EXERCISE BRIEF → Reproduce the lines of the records between the line containing "安裝 Tabelog App" and the line containing "海濱幕張車站 155m / 居酒屋 (酒館), 海鮮, 食堂", inclusive, replacing "餐廳" with "飯館" and changing nothing else.

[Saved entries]
((
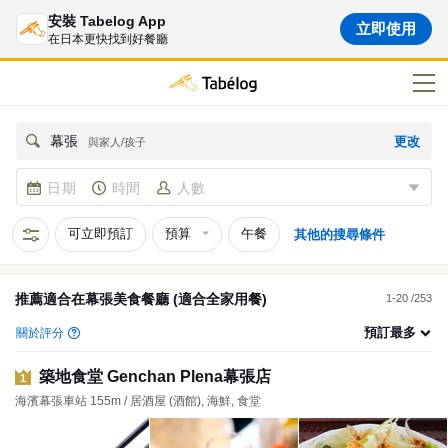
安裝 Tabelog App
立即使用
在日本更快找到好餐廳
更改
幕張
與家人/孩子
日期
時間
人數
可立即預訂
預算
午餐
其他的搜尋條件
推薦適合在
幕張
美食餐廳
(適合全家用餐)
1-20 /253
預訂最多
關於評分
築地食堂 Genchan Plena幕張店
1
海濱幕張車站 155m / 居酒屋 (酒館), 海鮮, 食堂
))
((
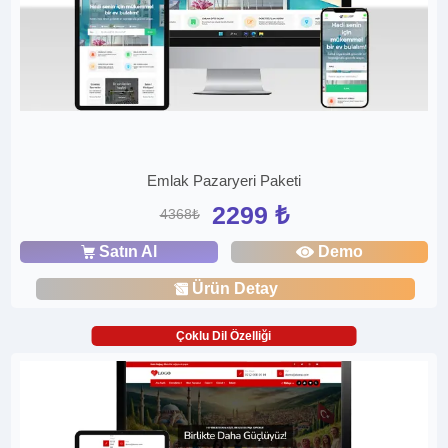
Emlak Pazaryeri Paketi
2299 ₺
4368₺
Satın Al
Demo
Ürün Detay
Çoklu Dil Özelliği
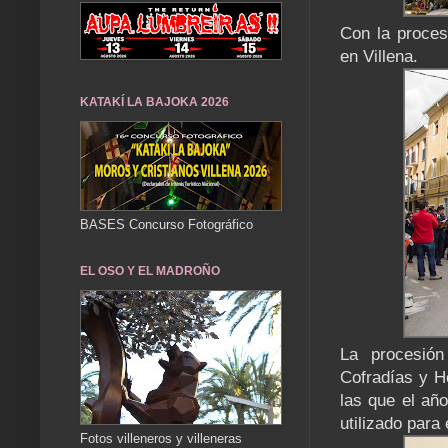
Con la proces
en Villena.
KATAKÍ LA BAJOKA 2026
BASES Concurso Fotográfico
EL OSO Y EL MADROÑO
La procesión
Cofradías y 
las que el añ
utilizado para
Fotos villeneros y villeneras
))
SOLUTION TO THE EXERCISE →
安裝 Tabelog App
立即使用
在日本更快找到好飯館
更改
幕張
與家人/孩子
日期
時間
人數
可立即預訂
預算
午餐
其他的搜尋條件
推薦適合在
幕張
美食飯館
(適合全家用餐)
1-20 /253
預訂最多
關於評分
築地食堂 Genchan Plena幕張店
1
海濱幕張車站 155m / 居酒屋 (酒館), 海鮮, 食堂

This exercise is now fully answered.